On the Way to Harmony

By David Almack

Adapted from David’s blog, “FaithLit” with permission.  See the full blog here.

Driving to work one day recently, I noticed a sign proclaiming, “Harmony Township”. Sure enough, there is a place in rural NJ really called Harmony. The area is quite beautiful as you pass pastoral farmland and houses set back from the road with trees that seem to welcome you. I could believe that the people here really do live in harmony. What is there to fight about in a place like this?

And yet, in order to get to this place called “Harmony”, I have to travel on the death trap known as Route 22 through Allentown and Easton. In two weeks of commuting, I have seen at least five accidents complete with vehicle debris to be avoided. The highway seems to be one long work zone with varying posted speeds and I suppose people just aren’t paying attention. When an accident happens, traffic backs up and people don’t seem quite so harmonious.

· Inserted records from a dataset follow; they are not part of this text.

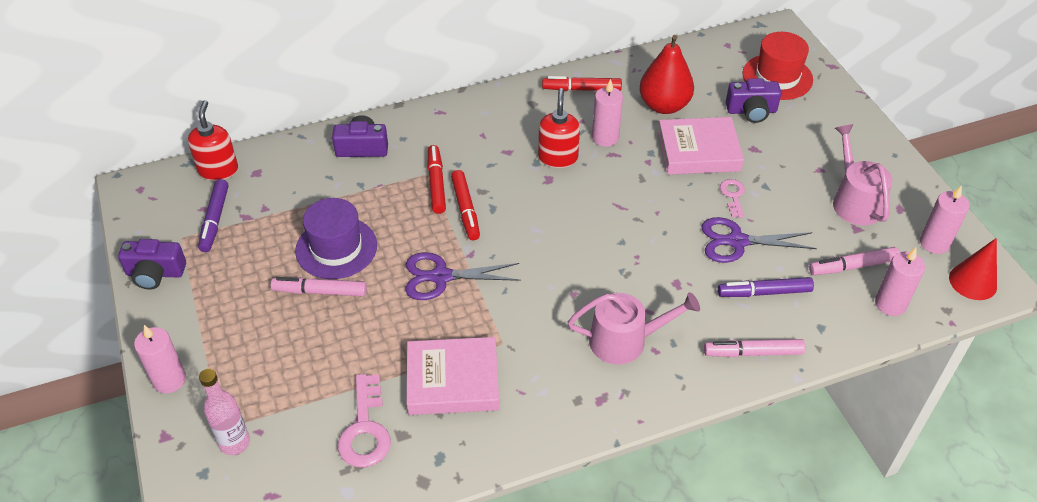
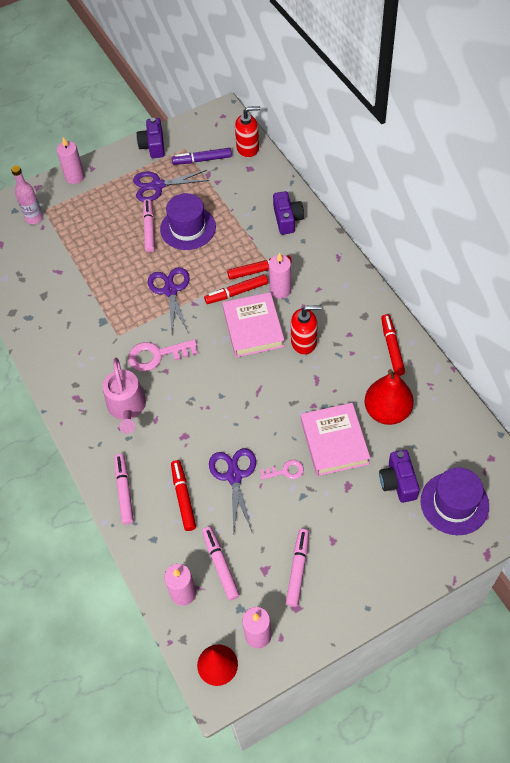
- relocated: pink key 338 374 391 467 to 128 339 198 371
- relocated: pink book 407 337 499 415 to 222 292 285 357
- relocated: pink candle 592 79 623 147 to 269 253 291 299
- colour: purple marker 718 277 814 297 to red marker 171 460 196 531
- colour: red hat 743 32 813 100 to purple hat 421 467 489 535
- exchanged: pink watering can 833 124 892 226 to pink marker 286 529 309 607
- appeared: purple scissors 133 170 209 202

Life is a lot like this. We all want to live in that beautiful state of harmony, but we often find ourselves in a traffic jam of conflicting opinions and impatience with whoever is in our way. How did we get here, where attacking another person’s perspective or their character is our first course of action? How did we decide that if someone belongs to another group, whatever it may be, they are wrong and worthy of our derision? What leads us to criticize first and ask questions later? I think it might be the same thing that causes so many automobile accidents – simply not paying attention.

Recently, I had a meal with a long-time friend I had not seen in a while.   For ten years, we had collaborated on a major music festival and loved hanging out during the year to plan and dream about the next event. I would have said that we were pretty close friends and that we knew a lot about each other.  Eventually, the festival closed and circumstances drew us apart. We wanted to hang out, but we were busy. So I was looking forward to seeing him and getting caught up. This time, though, I decided to make a point of listening more, asking better questions and not making assumptions.

I was astonished at what I learned. I already knew he was a talented engineer, where he went to school and that he was also a great musician. What I didn’t know was how much we actually had in common. He had gone to a boarding school that had prepared him well for college and so had I. He loved books and read widely. So do I. He was challenged by the reality of hitting middle age and so was I. And yet, we also have some differences. He is African American. I am not. He grew up in New York City and I grew up in the Caribbean.  Despite these obvious differences, our commonalities drew us together again. We laughed, commiserated and talked for a long time. I only wish I had arranged this meal a lot sooner.

Paying attention matters. Choosing to listen, asking good questions and not assuming the worst in someone else can change everything. Jesus did this pretty well and is a great role model. He noticed people that others ignored. He chose to go to places where he could learn about how people actually lived and worked.

As I drive to Harmony Township this week, I will be thinking about whom I need to call to ask out for a meal. I look forward to being astonished again.